Posted By tom h on 11/09/2008 2:32 PM
Toad, 1:24, all of us in the office got them for Christmas presents 2 years ago, I have a really, really great boss. All metal, hopper lifts up, blade moves, it is real nice, also comes with container, I will have it in more of my pics.

tom h




Tom,
Can you check on the bottom and see who made them or ask the boss? I would like some trucks like the garbage truck there.
Toad


----------



## Ron Senek (Jan 2, 2008)

*RE: Big Springs & Jackpine RR rail transfer station*

Well Tom who would have thought


----------



## Richard Smith (Jan 2, 2008)

*RE: Big Springs & Jackpine RR rail transfer station*

Tom, 

What is the material you used for the road? 

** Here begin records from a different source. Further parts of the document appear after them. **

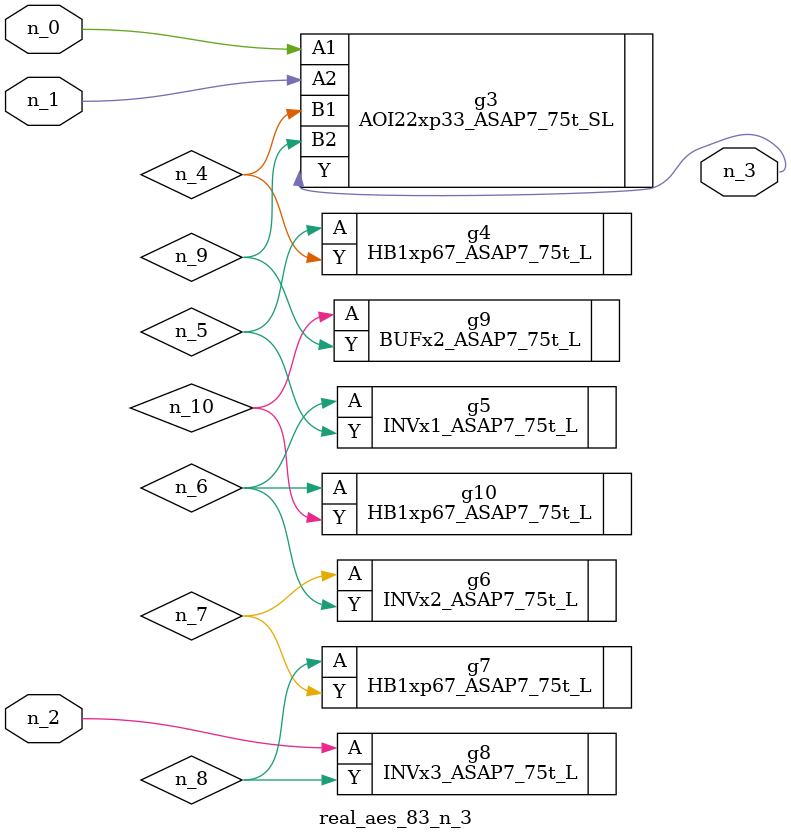
<source format=v>
module real_aes_83_n_3 (n_0, n_2, n_1, n_3);
input n_0;
input n_2;
input n_1;
output n_3;
wire n_4;
wire n_5;
wire n_7;
wire n_9;
wire n_6;
wire n_8;
wire n_10;
AOI22xp33_ASAP7_75t_SL g3 ( .A1(n_0), .A2(n_1), .B1(n_4), .B2(n_9), .Y(n_3) );
INVx3_ASAP7_75t_L g8 ( .A(n_2), .Y(n_8) );
HB1xp67_ASAP7_75t_L g4 ( .A(n_5), .Y(n_4) );
INVx1_ASAP7_75t_L g5 ( .A(n_6), .Y(n_5) );
HB1xp67_ASAP7_75t_L g10 ( .A(n_6), .Y(n_10) );
INVx2_ASAP7_75t_L g6 ( .A(n_7), .Y(n_6) );
HB1xp67_ASAP7_75t_L g7 ( .A(n_8), .Y(n_7) );
BUFx2_ASAP7_75t_L g9 ( .A(n_10), .Y(n_9) );
endmodule
</source>
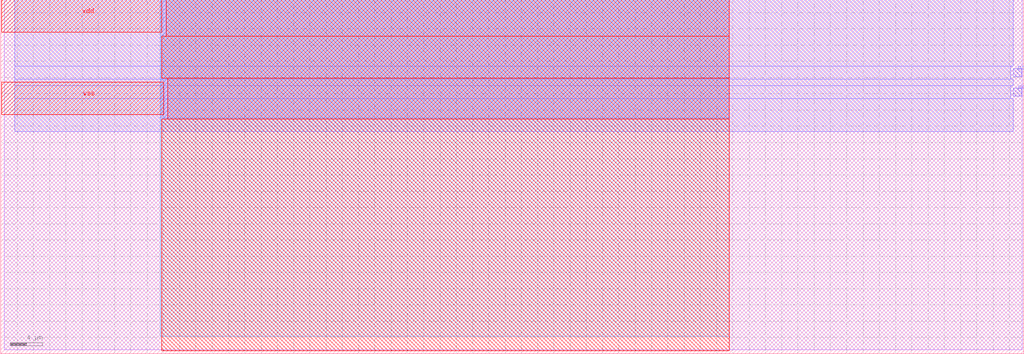
<source format=lef>
VERSION 5.7 ;
  NOWIREEXTENSIONATPIN ON ;
  DIVIDERCHAR "/" ;
  BUSBITCHARS "[]" ;
MACRO simple_por
  CLASS BLOCK ;
  FOREIGN simple_por ;
  ORIGIN 0.000 0.000 ;
  SIZE 125.780 BY 43.580 ;
  PIN vdd
    PORT
      LAYER Metal5 ;
        RECT 0.120 39.570 19.815 43.570 ;
    END
  END vdd
  PIN vss
    PORT
      LAYER Metal5 ;
        RECT 0.120 29.420 20.015 33.420 ;
    END
  END vss
  PIN porb
    PORT
      LAYER Metal2 ;
        RECT 124.450 31.710 125.545 32.710 ;
    END
  END porb
  PIN por
    PORT
      LAYER Metal2 ;
        RECT 124.445 34.085 125.540 35.085 ;
    END
  END por
  OBS
      LAYER Metal1 ;
        RECT 0.450 0.495 125.560 43.580 ;
      LAYER Metal2 ;
        RECT 1.715 35.385 124.450 43.570 ;
        RECT 1.715 33.785 124.145 35.385 ;
        RECT 1.715 33.010 124.450 33.785 ;
        RECT 1.715 31.410 124.150 33.010 ;
        RECT 1.715 27.365 124.450 31.410 ;
      LAYER Metal3 ;
        RECT 19.615 29.040 89.535 43.570 ;
      LAYER Metal4 ;
        RECT 19.615 2.135 89.535 43.570 ;
      LAYER Metal5 ;
        RECT 20.315 39.070 89.535 43.570 ;
        RECT 19.815 33.920 89.535 39.070 ;
        RECT 20.515 28.920 89.535 33.920 ;
        RECT 19.815 0.370 89.535 28.920 ;
  END
END simple_por
END LIBRARY


</source>
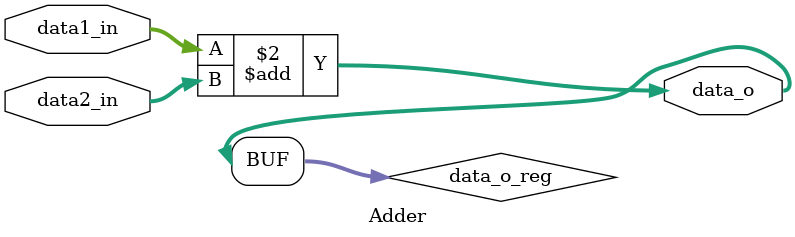
<source format=v>
module Adder(data1_in, data2_in, data_o);
input [31:0] data1_in, data2_in;
output [31:0] data_o;
reg [31:0] data_o_reg;
always@(*)
begin
    data_o_reg = data1_in + data2_in;
end
assign data_o = data_o_reg;
endmodule

</source>
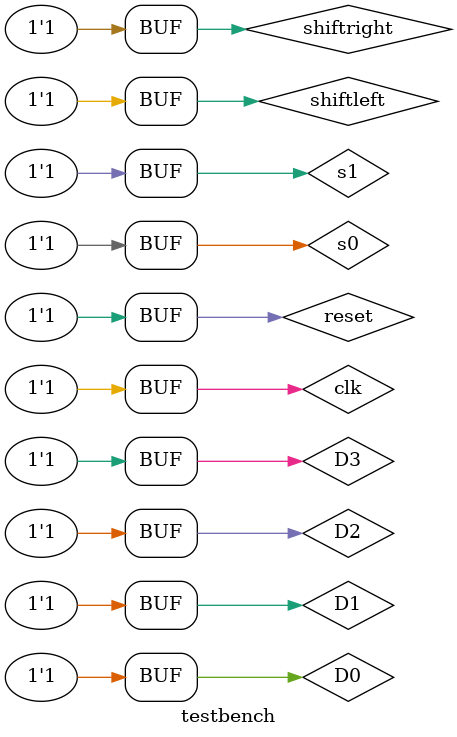
<source format=sv>
`timescale 1ns / 1ps


module testbench( );
logic D3, D2, D1, D0, shiftleft, shiftright, s0, s1, reset, clk;
logic Q3, Q2, Q1, Q0;

fourdflipflop shift1(D3, D2, D1, D0,  shiftleft, shiftright, s1, s0,reset, clk,Q3, Q2,Q1,Q0 );

initial begin
for(int i = 0; i < 1024; i++)
begin
{D0, D1, D2, D3, shiftleft, shiftright, reset, s1, s0, clk} = i;
#2;
end
end
endmodule

</source>
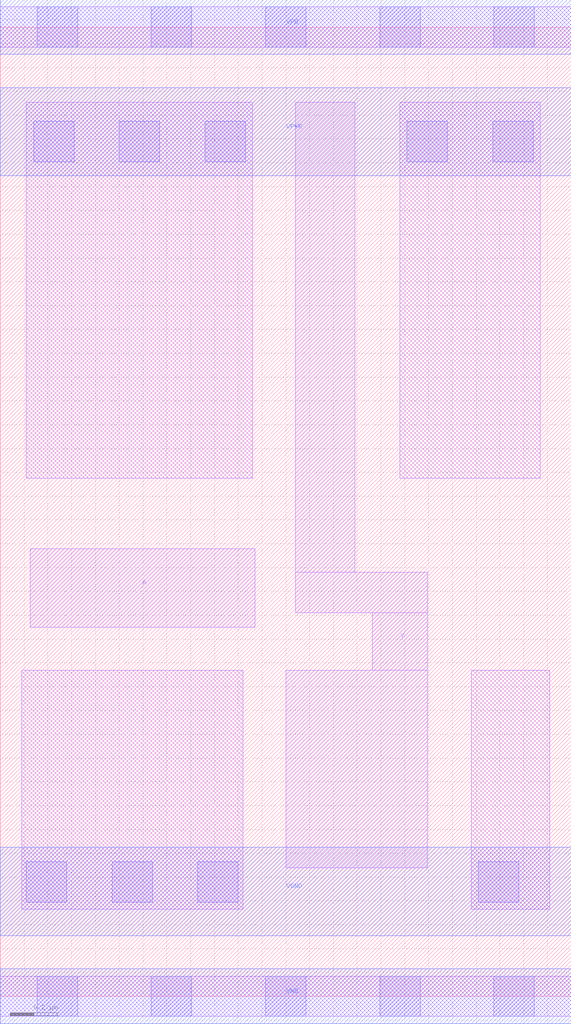
<source format=lef>
# Copyright 2020 The SkyWater PDK Authors
#
# Licensed under the Apache License, Version 2.0 (the "License");
# you may not use this file except in compliance with the License.
# You may obtain a copy of the License at
#
#     https://www.apache.org/licenses/LICENSE-2.0
#
# Unless required by applicable law or agreed to in writing, software
# distributed under the License is distributed on an "AS IS" BASIS,
# WITHOUT WARRANTIES OR CONDITIONS OF ANY KIND, either express or implied.
# See the License for the specific language governing permissions and
# limitations under the License.
#
# SPDX-License-Identifier: Apache-2.0

VERSION 5.5 ;
NAMESCASESENSITIVE ON ;
BUSBITCHARS "[]" ;
DIVIDERCHAR "/" ;
SITE unithvdbl
    SYMMETRY y  ;
    CLASS CORE  ;
    SIZE  0.480 BY 8.140 ;
END unithvdbl
MACRO sky130_fd_sc_hvl__inv_2
  CLASS CORE ;
  SOURCE USER ;
  ORIGIN  0.000000  0.000000 ;
  SIZE  2.400000 BY  4.070000 ;
  SYMMETRY X Y ;
  SITE unithv ;
  PIN A
    ANTENNAGATEAREA  2.250000 ;
    DIRECTION INPUT ;
    USE SIGNAL ;
    PORT
      LAYER li1 ;
        RECT 0.125000 1.550000 1.070000 1.880000 ;
    END
  END A
  PIN Y
    ANTENNADIFFAREA  0.630000 ;
    DIRECTION OUTPUT ;
    USE SIGNAL ;
    PORT
      LAYER li1 ;
        RECT 1.200000 0.540000 1.795000 1.370000 ;
        RECT 1.240000 1.610000 1.795000 1.780000 ;
        RECT 1.240000 1.780000 1.490000 3.755000 ;
        RECT 1.565000 1.370000 1.795000 1.610000 ;
    END
  END Y
  PIN VGND
    DIRECTION INOUT ;
    USE GROUND ;
    PORT
      LAYER met1 ;
        RECT 0.000000 0.255000 2.400000 0.625000 ;
    END
  END VGND
  PIN VNB
    DIRECTION INOUT ;
    USE GROUND ;
    PORT
      LAYER met1 ;
        RECT 0.000000 -0.115000 2.400000 0.115000 ;
    END
  END VNB
  PIN VPB
    DIRECTION INOUT ;
    USE POWER ;
    PORT
      LAYER met1 ;
        RECT 0.000000 3.955000 2.400000 4.185000 ;
    END
  END VPB
  PIN VPWR
    DIRECTION INOUT ;
    USE POWER ;
    PORT
      LAYER met1 ;
        RECT 0.000000 3.445000 2.400000 3.815000 ;
    END
  END VPWR
  OBS
    LAYER li1 ;
      RECT 0.000000 -0.085000 2.400000 0.085000 ;
      RECT 0.000000  3.985000 2.400000 4.155000 ;
      RECT 0.090000  0.365000 1.020000 1.370000 ;
      RECT 0.110000  2.175000 1.060000 3.755000 ;
      RECT 1.680000  2.175000 2.270000 3.755000 ;
      RECT 1.980000  0.365000 2.310000 1.370000 ;
    LAYER mcon ;
      RECT 0.110000  0.395000 0.280000 0.565000 ;
      RECT 0.140000  3.505000 0.310000 3.675000 ;
      RECT 0.155000 -0.085000 0.325000 0.085000 ;
      RECT 0.155000 -0.085000 0.325000 0.085000 ;
      RECT 0.155000  3.985000 0.325000 4.155000 ;
      RECT 0.155000  3.985000 0.325000 4.155000 ;
      RECT 0.470000  0.395000 0.640000 0.565000 ;
      RECT 0.500000  3.505000 0.670000 3.675000 ;
      RECT 0.635000 -0.085000 0.805000 0.085000 ;
      RECT 0.635000 -0.085000 0.805000 0.085000 ;
      RECT 0.635000  3.985000 0.805000 4.155000 ;
      RECT 0.635000  3.985000 0.805000 4.155000 ;
      RECT 0.830000  0.395000 1.000000 0.565000 ;
      RECT 0.860000  3.505000 1.030000 3.675000 ;
      RECT 1.115000 -0.085000 1.285000 0.085000 ;
      RECT 1.115000 -0.085000 1.285000 0.085000 ;
      RECT 1.115000  3.985000 1.285000 4.155000 ;
      RECT 1.115000  3.985000 1.285000 4.155000 ;
      RECT 1.595000 -0.085000 1.765000 0.085000 ;
      RECT 1.595000 -0.085000 1.765000 0.085000 ;
      RECT 1.595000  3.985000 1.765000 4.155000 ;
      RECT 1.595000  3.985000 1.765000 4.155000 ;
      RECT 1.710000  3.505000 1.880000 3.675000 ;
      RECT 2.010000  0.395000 2.180000 0.565000 ;
      RECT 2.070000  3.505000 2.240000 3.675000 ;
      RECT 2.075000 -0.085000 2.245000 0.085000 ;
      RECT 2.075000 -0.085000 2.245000 0.085000 ;
      RECT 2.075000  3.985000 2.245000 4.155000 ;
      RECT 2.075000  3.985000 2.245000 4.155000 ;
  END
END sky130_fd_sc_hvl__inv_2

</source>
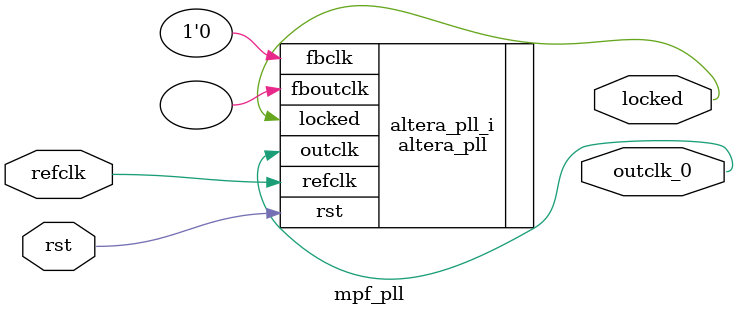
<source format=v>
`timescale 1ns/10ps
module  mpf_pll(

	// interface 'reset'
	input wire rst,

	// interface 'refclk'
	input wire refclk,

	// interface 'locked'
	output wire locked,

	// interface 'outclk0'
	output wire outclk_0
);

	altera_pll #(
		.c_cnt_bypass_en0("false"),
		.c_cnt_bypass_en1("true"),
		.c_cnt_bypass_en2("true"),
		.c_cnt_bypass_en3("true"),
		.c_cnt_bypass_en4("true"),
		.c_cnt_bypass_en5("true"),
		.c_cnt_bypass_en6("true"),
		.c_cnt_bypass_en7("true"),
		.c_cnt_bypass_en8("true"),
		.c_cnt_hi_div0(2),
		.c_cnt_hi_div1(256),
		.c_cnt_hi_div2(256),
		.c_cnt_hi_div3(256),
		.c_cnt_hi_div4(256),
		.c_cnt_hi_div5(256),
		.c_cnt_hi_div6(256),
		.c_cnt_hi_div7(256),
		.c_cnt_hi_div8(256),
		.c_cnt_lo_div0(1),
		.c_cnt_lo_div1(256),
		.c_cnt_lo_div2(256),
		.c_cnt_lo_div3(256),
		.c_cnt_lo_div4(256),
		.c_cnt_lo_div5(256),
		.c_cnt_lo_div6(256),
		.c_cnt_lo_div7(256),
		.c_cnt_lo_div8(256),
		.c_cnt_odd_div_duty_en0("true"),
		.c_cnt_odd_div_duty_en1("false"),
		.c_cnt_odd_div_duty_en2("false"),
		.c_cnt_odd_div_duty_en3("false"),
		.c_cnt_odd_div_duty_en4("false"),
		.c_cnt_odd_div_duty_en5("false"),
		.c_cnt_odd_div_duty_en6("false"),
		.c_cnt_odd_div_duty_en7("false"),
		.c_cnt_odd_div_duty_en8("false"),
		.c_cnt_ph_mux_prst0(0),
		.c_cnt_ph_mux_prst1(0),
		.c_cnt_ph_mux_prst2(0),
		.c_cnt_ph_mux_prst3(0),
		.c_cnt_ph_mux_prst4(0),
		.c_cnt_ph_mux_prst5(0),
		.c_cnt_ph_mux_prst6(0),
		.c_cnt_ph_mux_prst7(0),
		.c_cnt_ph_mux_prst8(0),
		.c_cnt_prst0(1),
		.c_cnt_prst1(1),
		.c_cnt_prst2(1),
		.c_cnt_prst3(1),
		.c_cnt_prst4(1),
		.c_cnt_prst5(1),
		.c_cnt_prst6(1),
		.c_cnt_prst7(1),
		.c_cnt_prst8(1),
		.clock_name_0("outclk0"),
		.clock_name_1(""),
		.clock_name_2(""),
		.clock_name_3(""),
		.clock_name_4(""),
		.clock_name_5(""),
		.clock_name_6(""),
		.clock_name_7(""),
		.clock_name_8(""),
		.clock_name_global_0("false"),
		.clock_name_global_1("false"),
		.clock_name_global_2("false"),
		.clock_name_global_3("false"),
		.clock_name_global_4("false"),
		.clock_name_global_5("false"),
		.clock_name_global_6("false"),
		.clock_name_global_7("false"),
		.clock_name_global_8("false"),
		.duty_cycle0(50),
		.duty_cycle1(50),
		.duty_cycle2(50),
		.duty_cycle3(50),
		.duty_cycle4(50),
		.duty_cycle5(50),
		.duty_cycle6(50),
		.duty_cycle7(50),
		.duty_cycle8(50),
		.m_cnt_bypass_en("false"),
		.m_cnt_hi_div(3),
		.m_cnt_lo_div(3),
		.m_cnt_odd_div_duty_en("false"),
		.n_cnt_bypass_en("true"),
		.n_cnt_hi_div(256),
		.n_cnt_lo_div(256),
		.n_cnt_odd_div_duty_en("false"),
		.number_of_clocks(1),
		.operation_mode("direct"),
		.output_clock_frequency0("200.000000 MHz"),
		.output_clock_frequency1("0 ps"),
		.output_clock_frequency2("0 ps"),
		.output_clock_frequency3("0 ps"),
		.output_clock_frequency4("0 ps"),
		.output_clock_frequency5("0 ps"),
		.output_clock_frequency6("0 ps"),
		.output_clock_frequency7("0 ps"),
		.output_clock_frequency8("0 ps"),
		.phase_shift0("0 ps"),
		.phase_shift1("0 ps"),
		.phase_shift2("0 ps"),
		.phase_shift3("0 ps"),
		.phase_shift4("0 ps"),
		.phase_shift5("0 ps"),
		.phase_shift6("0 ps"),
		.phase_shift7("0 ps"),
		.phase_shift8("0 ps"),
		.pll_bw_sel("Low"),
		.pll_bwctrl("pll_bw_res_setting3"),
		.pll_cp_current("pll_cp_setting14"),
		.pll_extclk_0_cnt_src("pll_extclk_cnt_src_vss"),
		.pll_extclk_1_cnt_src("pll_extclk_cnt_src_vss"),
		.pll_fbclk_mux_1("pll_fbclk_mux_1_glb"),
		.pll_fbclk_mux_2("pll_fbclk_mux_2_m_cnt"),
		.pll_m_cnt_in_src("c_m_cnt_in_src_ph_mux_clk"),
		.pll_output_clk_frequency("600.0 MHz"),
		.pll_slf_rst("false"),
		.pll_subtype("General"),
		.pll_type("Arria 10"),
		.reference_clock_frequency("100.0 MHz")
	) altera_pll_i (
		.rst	(rst),
		.fbclk	(1'b0),
		.fboutclk	( ),
		.locked	(locked),
		.refclk	(refclk),
		.outclk	({outclk_0})
	);
endmodule


</source>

Your new addition looks great BTW.


----------



## aceinspp (Jan 2, 2008)

Nice looking building and loe the truck. I guessing the building material is made from poster signs as they use for elections. I have used this aslo to make bases for my buildings. Works great. Have been picking up left over signs for future projects. Later RJD


----------



## tom h (Jan 2, 2008)

Toad firstgearonline.com they make a lot of die cast stuff, really nice.
Richard, its a conveyor belt from work, they work great, waiting for the next one to go at work so i can grab it, I had a lot more but put it on the roof of my shed(love the free stuff) you can cut it to what you want, next summer I am going to try to paint lines down the middle.

Ron, always trying someting new 

tom h


----------



## John J (Dec 29, 2007)

Sacred Bovine Tom! That looks great. It is really coming a long. 


Note to self......If he can use Conveyor belt I think I will try Printing Blankets.


----------



## EFP&CO (Nov 16, 2008)

*RE: Big Springs & Jackpine RR rail transfer station*

That`s really nice Tom! 
Great Railway You have in a beatiful landscape! 
Got to tell G-gubben! (norwegian for old man), I´ll like to introduce him in this forum! 
0man-Oddvar


----------